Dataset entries
* * * * * * * * *

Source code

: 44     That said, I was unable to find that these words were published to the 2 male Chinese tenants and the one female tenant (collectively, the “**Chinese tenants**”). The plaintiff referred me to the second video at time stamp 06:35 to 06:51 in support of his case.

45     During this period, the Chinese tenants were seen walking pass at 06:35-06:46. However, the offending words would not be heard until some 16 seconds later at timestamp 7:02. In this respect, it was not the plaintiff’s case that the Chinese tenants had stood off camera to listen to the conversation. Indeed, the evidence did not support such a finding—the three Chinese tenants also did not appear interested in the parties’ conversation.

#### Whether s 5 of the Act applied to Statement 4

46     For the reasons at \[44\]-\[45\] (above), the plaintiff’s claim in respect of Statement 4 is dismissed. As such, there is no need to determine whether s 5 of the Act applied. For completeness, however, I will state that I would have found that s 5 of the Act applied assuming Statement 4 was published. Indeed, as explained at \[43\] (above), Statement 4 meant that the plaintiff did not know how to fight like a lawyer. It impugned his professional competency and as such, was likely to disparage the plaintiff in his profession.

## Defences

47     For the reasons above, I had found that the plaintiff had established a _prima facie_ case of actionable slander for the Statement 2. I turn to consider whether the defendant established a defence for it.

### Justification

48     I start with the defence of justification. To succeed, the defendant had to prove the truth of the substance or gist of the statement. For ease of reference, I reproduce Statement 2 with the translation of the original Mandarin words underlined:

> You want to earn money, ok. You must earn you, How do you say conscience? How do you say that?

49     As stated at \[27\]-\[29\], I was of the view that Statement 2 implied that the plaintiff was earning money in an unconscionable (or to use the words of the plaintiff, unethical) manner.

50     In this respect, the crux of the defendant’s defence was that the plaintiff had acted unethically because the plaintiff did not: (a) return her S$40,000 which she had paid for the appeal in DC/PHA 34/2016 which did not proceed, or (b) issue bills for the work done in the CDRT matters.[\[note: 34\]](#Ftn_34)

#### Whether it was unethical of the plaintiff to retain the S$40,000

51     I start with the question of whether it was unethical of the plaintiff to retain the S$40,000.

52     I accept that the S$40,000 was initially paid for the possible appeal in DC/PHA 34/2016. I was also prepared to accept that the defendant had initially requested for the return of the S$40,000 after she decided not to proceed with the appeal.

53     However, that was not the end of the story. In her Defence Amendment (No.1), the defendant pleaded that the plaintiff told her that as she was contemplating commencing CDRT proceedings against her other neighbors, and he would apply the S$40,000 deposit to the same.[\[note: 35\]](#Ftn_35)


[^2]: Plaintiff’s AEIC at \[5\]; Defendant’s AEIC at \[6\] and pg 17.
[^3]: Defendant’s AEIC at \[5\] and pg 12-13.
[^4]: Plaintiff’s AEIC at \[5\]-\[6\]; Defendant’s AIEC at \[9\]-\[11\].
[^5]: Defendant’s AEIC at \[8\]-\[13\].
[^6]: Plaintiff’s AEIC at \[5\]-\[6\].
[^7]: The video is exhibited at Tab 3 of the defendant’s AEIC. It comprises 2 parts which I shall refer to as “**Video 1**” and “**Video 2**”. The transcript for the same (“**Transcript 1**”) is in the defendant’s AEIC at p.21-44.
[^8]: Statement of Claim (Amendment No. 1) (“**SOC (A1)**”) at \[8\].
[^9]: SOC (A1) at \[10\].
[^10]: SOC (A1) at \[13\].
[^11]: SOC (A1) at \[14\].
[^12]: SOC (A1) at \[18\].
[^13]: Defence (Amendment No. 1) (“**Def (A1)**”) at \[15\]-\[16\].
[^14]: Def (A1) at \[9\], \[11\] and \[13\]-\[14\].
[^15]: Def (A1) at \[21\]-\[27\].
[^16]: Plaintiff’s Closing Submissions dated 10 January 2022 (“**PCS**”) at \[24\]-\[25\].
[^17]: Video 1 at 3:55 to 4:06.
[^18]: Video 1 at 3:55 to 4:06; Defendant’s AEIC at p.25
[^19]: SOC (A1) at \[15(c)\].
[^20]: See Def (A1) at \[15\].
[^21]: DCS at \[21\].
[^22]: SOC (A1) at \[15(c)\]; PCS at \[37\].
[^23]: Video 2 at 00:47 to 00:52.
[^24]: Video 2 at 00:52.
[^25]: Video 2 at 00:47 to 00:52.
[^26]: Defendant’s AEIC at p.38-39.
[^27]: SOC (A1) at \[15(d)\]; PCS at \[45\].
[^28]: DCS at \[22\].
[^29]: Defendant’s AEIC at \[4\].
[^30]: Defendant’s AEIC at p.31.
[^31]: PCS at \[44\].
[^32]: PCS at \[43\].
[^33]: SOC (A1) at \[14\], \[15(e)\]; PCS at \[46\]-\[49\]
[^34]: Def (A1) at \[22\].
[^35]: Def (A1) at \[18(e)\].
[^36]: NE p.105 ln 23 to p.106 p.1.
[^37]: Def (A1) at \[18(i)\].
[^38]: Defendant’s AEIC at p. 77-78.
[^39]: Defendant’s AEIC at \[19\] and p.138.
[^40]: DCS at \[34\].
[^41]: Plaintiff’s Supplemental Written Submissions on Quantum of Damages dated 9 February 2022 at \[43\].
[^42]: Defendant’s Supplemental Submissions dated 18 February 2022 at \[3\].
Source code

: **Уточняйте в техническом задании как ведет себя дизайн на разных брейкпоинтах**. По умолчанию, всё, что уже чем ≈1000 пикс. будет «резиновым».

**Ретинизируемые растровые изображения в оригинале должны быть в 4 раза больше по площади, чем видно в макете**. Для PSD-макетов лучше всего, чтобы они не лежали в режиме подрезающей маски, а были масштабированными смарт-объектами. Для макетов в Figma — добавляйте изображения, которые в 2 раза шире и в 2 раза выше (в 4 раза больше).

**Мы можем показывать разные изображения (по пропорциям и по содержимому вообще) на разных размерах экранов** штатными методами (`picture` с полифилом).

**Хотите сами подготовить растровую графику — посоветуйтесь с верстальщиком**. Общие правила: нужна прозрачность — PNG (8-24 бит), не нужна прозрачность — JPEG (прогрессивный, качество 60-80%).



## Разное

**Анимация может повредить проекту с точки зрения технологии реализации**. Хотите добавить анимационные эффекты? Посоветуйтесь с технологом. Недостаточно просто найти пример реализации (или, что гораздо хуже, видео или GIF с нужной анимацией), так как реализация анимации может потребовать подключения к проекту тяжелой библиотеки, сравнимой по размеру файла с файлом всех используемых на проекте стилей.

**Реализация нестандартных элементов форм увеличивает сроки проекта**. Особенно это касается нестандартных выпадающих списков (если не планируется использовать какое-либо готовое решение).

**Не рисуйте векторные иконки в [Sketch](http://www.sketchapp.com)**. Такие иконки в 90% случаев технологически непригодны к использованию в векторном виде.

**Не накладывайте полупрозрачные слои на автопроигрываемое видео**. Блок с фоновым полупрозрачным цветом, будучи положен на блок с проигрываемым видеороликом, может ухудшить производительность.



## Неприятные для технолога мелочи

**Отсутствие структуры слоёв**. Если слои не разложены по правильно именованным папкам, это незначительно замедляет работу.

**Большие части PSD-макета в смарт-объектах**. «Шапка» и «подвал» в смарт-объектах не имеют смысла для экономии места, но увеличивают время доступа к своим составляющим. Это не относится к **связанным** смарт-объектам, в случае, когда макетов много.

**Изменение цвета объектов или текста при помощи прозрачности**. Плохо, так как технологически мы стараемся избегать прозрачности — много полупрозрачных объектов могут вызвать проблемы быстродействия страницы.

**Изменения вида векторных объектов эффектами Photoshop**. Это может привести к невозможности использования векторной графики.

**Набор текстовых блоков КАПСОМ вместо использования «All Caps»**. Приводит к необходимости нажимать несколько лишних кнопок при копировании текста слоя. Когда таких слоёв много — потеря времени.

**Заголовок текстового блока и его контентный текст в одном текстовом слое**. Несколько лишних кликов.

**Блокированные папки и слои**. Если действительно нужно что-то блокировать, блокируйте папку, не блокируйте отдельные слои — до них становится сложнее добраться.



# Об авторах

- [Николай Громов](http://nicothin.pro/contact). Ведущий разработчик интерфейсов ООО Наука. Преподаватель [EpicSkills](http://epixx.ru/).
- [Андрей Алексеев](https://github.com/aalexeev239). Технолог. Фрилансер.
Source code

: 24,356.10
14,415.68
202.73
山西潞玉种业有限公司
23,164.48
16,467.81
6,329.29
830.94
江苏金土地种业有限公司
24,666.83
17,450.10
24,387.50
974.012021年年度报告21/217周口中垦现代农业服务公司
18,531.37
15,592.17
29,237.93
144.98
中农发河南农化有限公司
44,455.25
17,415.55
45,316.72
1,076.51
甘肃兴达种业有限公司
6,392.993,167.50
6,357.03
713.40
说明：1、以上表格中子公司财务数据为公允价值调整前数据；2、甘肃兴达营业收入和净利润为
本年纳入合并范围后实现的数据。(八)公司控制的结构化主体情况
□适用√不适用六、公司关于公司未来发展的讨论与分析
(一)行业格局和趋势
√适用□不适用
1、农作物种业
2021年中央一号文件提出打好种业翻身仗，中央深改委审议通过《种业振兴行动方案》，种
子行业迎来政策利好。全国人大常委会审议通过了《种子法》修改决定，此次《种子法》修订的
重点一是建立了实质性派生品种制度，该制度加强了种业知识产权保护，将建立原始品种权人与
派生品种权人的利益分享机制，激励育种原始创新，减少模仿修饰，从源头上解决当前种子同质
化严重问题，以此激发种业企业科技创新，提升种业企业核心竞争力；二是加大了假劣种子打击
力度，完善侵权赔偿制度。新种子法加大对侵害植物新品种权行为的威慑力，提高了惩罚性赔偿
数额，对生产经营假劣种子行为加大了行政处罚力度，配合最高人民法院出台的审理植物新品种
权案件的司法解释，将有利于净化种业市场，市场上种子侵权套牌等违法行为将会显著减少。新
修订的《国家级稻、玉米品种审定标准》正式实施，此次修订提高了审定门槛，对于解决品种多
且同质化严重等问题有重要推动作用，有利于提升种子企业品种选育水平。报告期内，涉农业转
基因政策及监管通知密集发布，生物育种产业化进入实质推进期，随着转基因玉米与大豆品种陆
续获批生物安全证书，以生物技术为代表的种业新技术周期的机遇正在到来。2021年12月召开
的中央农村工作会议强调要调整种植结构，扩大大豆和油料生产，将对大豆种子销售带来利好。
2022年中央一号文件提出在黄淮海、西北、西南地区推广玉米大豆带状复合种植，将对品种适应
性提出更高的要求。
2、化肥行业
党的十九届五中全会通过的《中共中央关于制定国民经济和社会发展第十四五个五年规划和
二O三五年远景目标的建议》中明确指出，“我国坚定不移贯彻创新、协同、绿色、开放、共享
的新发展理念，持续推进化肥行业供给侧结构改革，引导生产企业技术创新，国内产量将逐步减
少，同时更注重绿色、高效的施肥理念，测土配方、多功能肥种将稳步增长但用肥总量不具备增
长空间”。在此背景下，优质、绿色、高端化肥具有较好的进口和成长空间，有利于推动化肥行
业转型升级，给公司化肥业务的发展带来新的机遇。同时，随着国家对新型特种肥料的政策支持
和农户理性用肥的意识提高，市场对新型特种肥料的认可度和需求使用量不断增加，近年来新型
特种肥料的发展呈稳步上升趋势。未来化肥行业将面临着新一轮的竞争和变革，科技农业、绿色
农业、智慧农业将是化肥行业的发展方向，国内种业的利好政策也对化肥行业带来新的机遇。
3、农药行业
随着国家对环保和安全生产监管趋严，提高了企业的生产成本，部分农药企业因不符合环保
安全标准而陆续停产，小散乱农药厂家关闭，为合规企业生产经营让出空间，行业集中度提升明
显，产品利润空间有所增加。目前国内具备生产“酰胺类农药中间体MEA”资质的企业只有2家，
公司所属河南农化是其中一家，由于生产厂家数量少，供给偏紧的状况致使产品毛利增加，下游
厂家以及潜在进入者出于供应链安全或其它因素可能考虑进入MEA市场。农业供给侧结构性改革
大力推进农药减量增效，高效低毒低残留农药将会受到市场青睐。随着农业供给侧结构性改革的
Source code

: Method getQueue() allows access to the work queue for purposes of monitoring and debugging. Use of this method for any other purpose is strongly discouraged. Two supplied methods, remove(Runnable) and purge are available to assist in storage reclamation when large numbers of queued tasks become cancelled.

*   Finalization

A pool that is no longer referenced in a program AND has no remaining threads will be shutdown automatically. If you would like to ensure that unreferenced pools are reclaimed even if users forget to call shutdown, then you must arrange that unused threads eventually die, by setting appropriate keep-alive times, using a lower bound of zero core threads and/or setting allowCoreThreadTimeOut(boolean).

* * * * * * * * *

*THE TASK*: Please determine how many lines in the entries contain the word "work" and reply with that figure alone.

*WRITTEN RESPONSE*: 2